Today, Nate Silver and ESPN made official that the baseball-stats analyst turned election data-cruncher, whose aggregation of polls predicted the last two presidential elections more accurately than politicians and pundits alike, will leave the New York Times and join the sports network and its sister outlet, ABC News. As part of the deal, Silver will have a TV role on ESPN (including, reportedly, on Keith Olbermann’s new show) and on ABC, will get to return to his first love of sports while expanding into many fields beyond politics, and get to build a mini-empire in the form of an ESPN sub site modeled on Bill Simmons’ Grantland.
There have already been some dissections of why Silver might have left. Politico detailed negotiations that involved the Times’ highest leadership; the Times’ public editor, Margaret Sullivan, dropped a tidbit, in a post on Silver, that three high-level political writers at the paper had criticized him to her, apparently unhappy with his data-based style of prognostication (which embarrassed so many gut-based prognosticators).
Media folks love these dealmaking, back-biting stories, especially when they involve the Times, so there will probably be more. But it seems only appropriate, in a story about a data cruncher, to look beyond the personality-driven coverage and ask what the story means beyond the fortunes of one media guy. So, a few (admittedly gut-based) thoughts:
* Media people like Silver don’t have jobs; they have alliances. Right after the Silver story was broken—by, ironically, the Times’ Brian Stelter—I saw some “Oh No!’ reactions on Twitter and Facebook. Part of that might have been the misimpression that Silver was quitting politics altogether, but it also seemed like an outdated impression, from a time when leaving the Times would mean going into the wilderness. I like 538; I like the Times; I don’t need one to follow the other. This is not to insult the Times, a great paper which did give Silver resources to ramp up his work. But 538.com was highly visible before he signed with the Times, and the paper’s own comments about the online traffic he drove made clear he was bringing them more than they were bringing him. Silver didn’t really work for the Times; he had, and has, one job, running 538, whose interests for a while favored licensing its operations to the Times, and now it doesn’t. (Note: elaborating on the deal this afternoon, ESPN said it was buying, not licensing, the 538 brand. I doubt this much limits Silver’s freedom; at this point anyway, his name is bigger than 538’s.)
* Silver embarrassed pundits; he didn’t kill political journalism. I and other have written about the friction between Silver and political pundits during the 2012 election. It was entertaining, and frankly satisfying, to see so many professionals pooh-pooh his data crunching and insist Obama-Romney was a toss-up, whatever Silver’s computer machine said. But Nate Silver did not render the whole of political journalism obsolete, nor I’m sure, did he want to. He made a very specific kind of punditry obsolete–having experienced journalists apply their minds and expertise to predicting an election outcome. To be clear: if you were saying (and many prominent folks were), that “I can feel that this election is a lot closer than Silver’s percentages,” Nate Silver made you look ridiculous. But that’s not a bad thing, even for the pundits. It should show us that, if poll analysis is better left to actual analysts, it frees up prognosticators to apply themselves to things like the analyzing the themes, stakes, and matters of governance that make election results matter.

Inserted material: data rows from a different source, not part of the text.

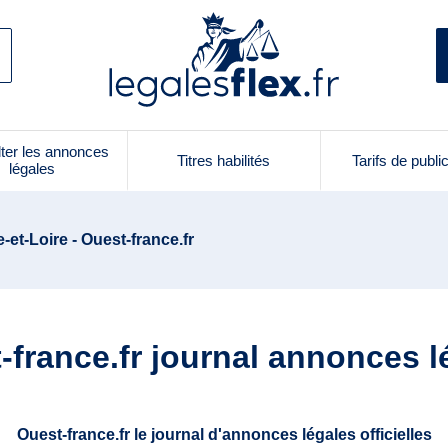
ter les annonces
Titres habilités
Tarifs de publi
légales
e-et-Loire - Ouest-france.fr
-france.fr journal annonces l
Ouest-france.fr le journal d'annonces légales officielles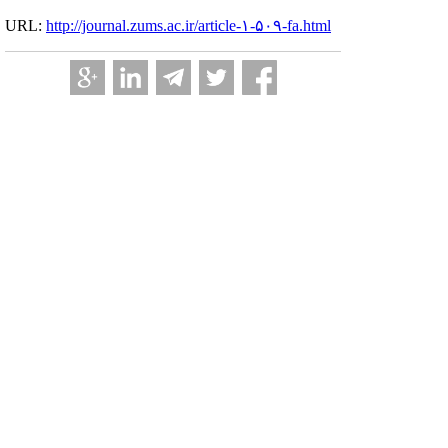
URL:
http://journal.zums.ac.ir/article-۱-۵۰۹-fa.html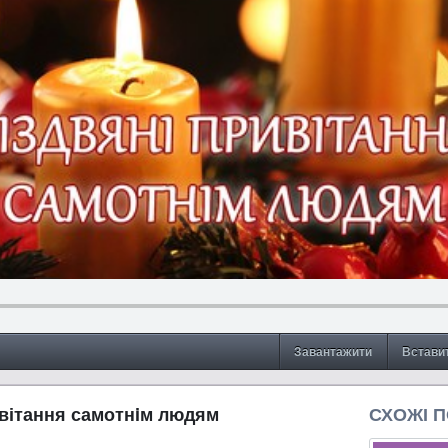
Завантажити
Встави
ривітання самотнiм людям
СХОЖІ 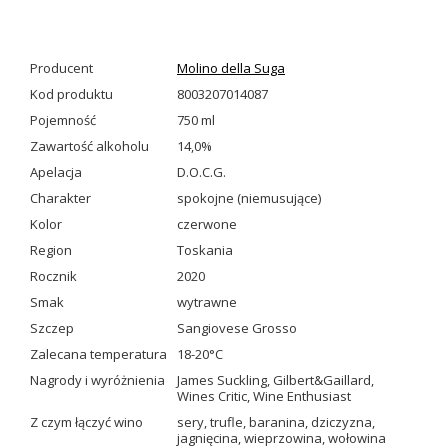
Producent
Molino della Suga
Kod produktu
8003207014087
Pojemność
750 ml
Zawartość alkoholu
14,0%
Apelacja
D.O.C.G.
Charakter
spokojne (niemusujące)
Kolor
czerwone
Region
Toskania
Rocznik
2020
Smak
wytrawne
Szczep
Sangiovese Grosso
Zalecana temperatura
18-20°C
Nagrody i wyróżnienia
James Suckling
,
Gilbert&Gaillard
,
Wines Critic
,
Wine Enthusiast
Z czym łączyć wino
sery
,
trufle
,
baranina
,
dziczyzna
,
jagnięcina
,
wieprzowina
,
wołowina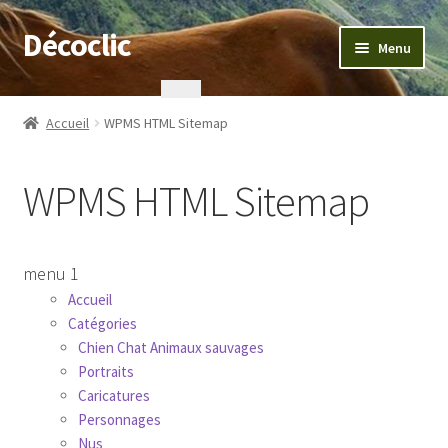
Décoclic
Aller
Aller
Menu
à
au
la
contenu
Accueil
navigation
Accueil
WPMS HTML Sitemap
404 Error, content does not exist anymore
WPMS HTML Sitemap
Commande
Contact
menu 1
Accueil
Mentions légales
Catégories
Chien Chat Animaux sauvages
Mon compte
Portraits
Caricatures
Panier
Personnages
Nus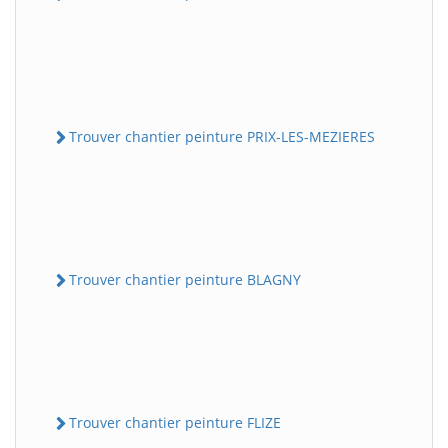
Trouver chantier peinture PRIX-LES-MEZIERES
Trouver chantier peinture BLAGNY
Trouver chantier peinture FLIZE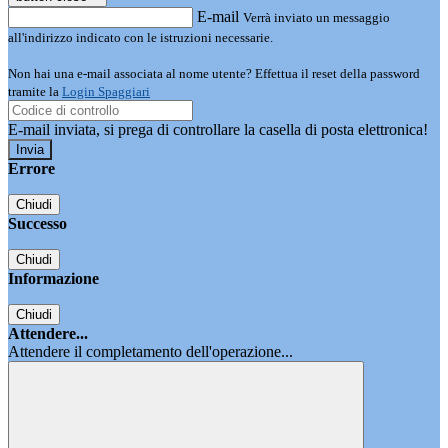
E-mail
Verrà inviato un messaggio
all'indirizzo indicato con le istruzioni necessarie.
Non hai una e-mail associata al nome utente? Effettua il reset della password
tramite la
Login Spaggiari
E-mail inviata, si prega di controllare la casella di posta elettronica!
Errore
Chiudi
Successo
Chiudi
Informazione
Chiudi
Attendere...
Attendere il completamento dell'operazione...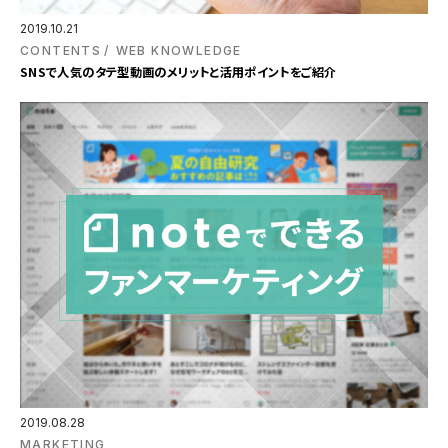
2019.10.21
CONTENTS
WEB KNOWLEDGE
SNSで人気のタテ型動画のメリットと活用ポイントをご紹介
2019.08.28
MARKETING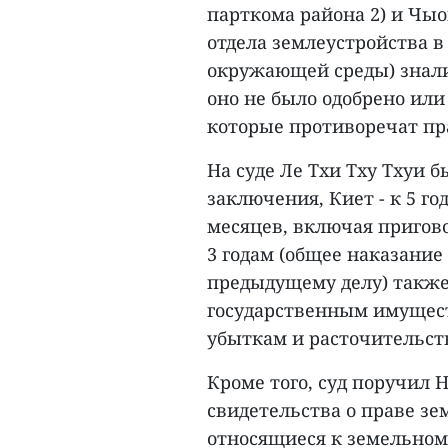
парткома района 2) и Чы
отдела землеустройства 
окружающей среды) знали
оно не было одобрено или
которые противоречат п
На суде Ле Тхи Тху Тхуи 
заключения, Киет - к 5 го
месяцев, включая приговор
3 годам (общее наказание
предыдущему делу) также
государственным имущест
убыткам и расточительств
Кроме того, суд поручил
свидетельства о праве зе
относящиеся к земельном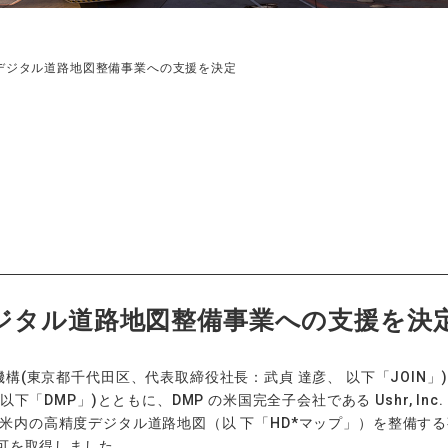
デジタル道路地図整備事業への支援を決定
ジタル道路地図整備事業への支援を決
(東京都千代田区、代表取締役社長：武貞 達彦、 以下「JOIN」
「DMP」)とともに、DMP の米国完全子会社である Ushr, Inc.（
じ、北米内の高精度デジタル道路地図（以 下「HD*マップ」）を整備す
可を取得しました。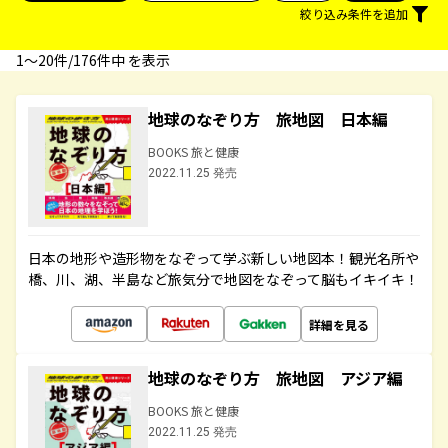
絞り込み条件を追加
1〜20件/176件中 を表示
地球のなぞり方 旅地図 日本編
BOOKS 旅と健康
2022.11.25 発売
日本の地形や造形物をなぞって学ぶ新しい地図本！観光名所や
橋、川、湖、半島など旅気分で地図をなぞって脳もイキイキ！
詳細を見る
地球のなぞり方 旅地図 アジア編
BOOKS 旅と健康
2022.11.25 発売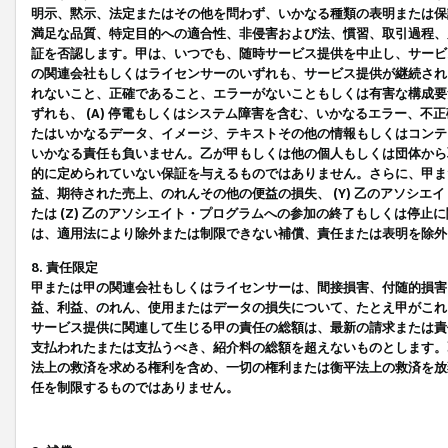
明示、黙示、法定またはその他を問わず、いかなる種類の表明または保
満足な品質、特定目的への適合性、非侵害および法、慣習、取引過程、
証を否認します。甲は、いつでも、随時サービス提供を中止し、サービ
の関連会社もしくはライセンサーのいずれも、サービス提供が継続され
れないこと、正確であること、エラーがないこともしくは有害な構成要
ずれも、 (A) 停電もしくはシステム障害を含む、いかなるエラー、不
たはいかなるデータ、イメージ、テキストその他の情報もしくはコンテ
いかなる責任も負いません。乙が甲もしくは他の個人もしくは団体から
的に定められていない保証を与えるものではありません。さらに、甲また
益、期待された売上、のれんその他の便益の損失、 (Y) 乙のアソシ
たは (Z) 乙のアソシエイト・プログラムへの参加の終了もしくは停
は、適用法により除外または制限できない補償、責任または表明を除外
8. 責任限定
甲または甲の関連会社もしくはライセンサーは、間接損害、付随的損害
益、利益、のれん、使用またはデータの損失について、たとえ甲がこれ
サービス提供に関連して生じる甲の責任の総額は、最新の請求または責
支払われたまたは支払うべき、紹介料の総額を超えないものとします。
法上の救済を求める権利を含め、一切の権利または衡平法上の救済を放
任を制限するものではありません。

* Oh, and yes, what Nate Silver does is journalism. Let’s just make that clear. Number-crunching used to be looked down on as something less than “real reporting,” which involved doing interviews and cultivating sources. All that’s important, but so is research and data analysis. To the extent that journalism is about the pursuit of knowledge (answer: totally), sifting the data is no lower than working the phones.
* The most interesting part of the story may be neither sports nor politics. The distinctive thing about Silver’s deal with Disney, and maybe what intrigued him most, is its scope: his new venture will try to apply his kind of analysis to fields from entertainment to science to technology. I have a 0% chance of telling you how well that transition will work. Maybe many of these fields will lend themselves far less well to data-modeling than sports and politics did. Or maybe Silver will establish a Foundation at the end of the galaxy to foreshorten the coming 30,000-year collapse of civilization. Either way, I’m glad someone’s underwriting his ambitions so we can find out.
* But it’s about much more than Nate Silver. The media love to put a face on a story, and the upshot of coverage like this is often to exaggerate the accomplishments and unique infallibility of one person. But not to take away from Silver, other people are part of the same movement; leaving aside sabermetrics in sports, to take just one political-data example, the Princeton Election Consortium has also been remarkably effective at using poll aggregation. So the big question is not “Where does Nate go next?” or even “Who will be the next Nate?” but how will media outlets adopt his ideas—like numeracy as a journalistic skill and the power of big data—as part of standard journalistic practice. Many are already starting to realize that—the New York Times prominent among them. If that’s the trend going forward, Nate Silver can win, and so can the ESPN and New York Times, and so can everyone else.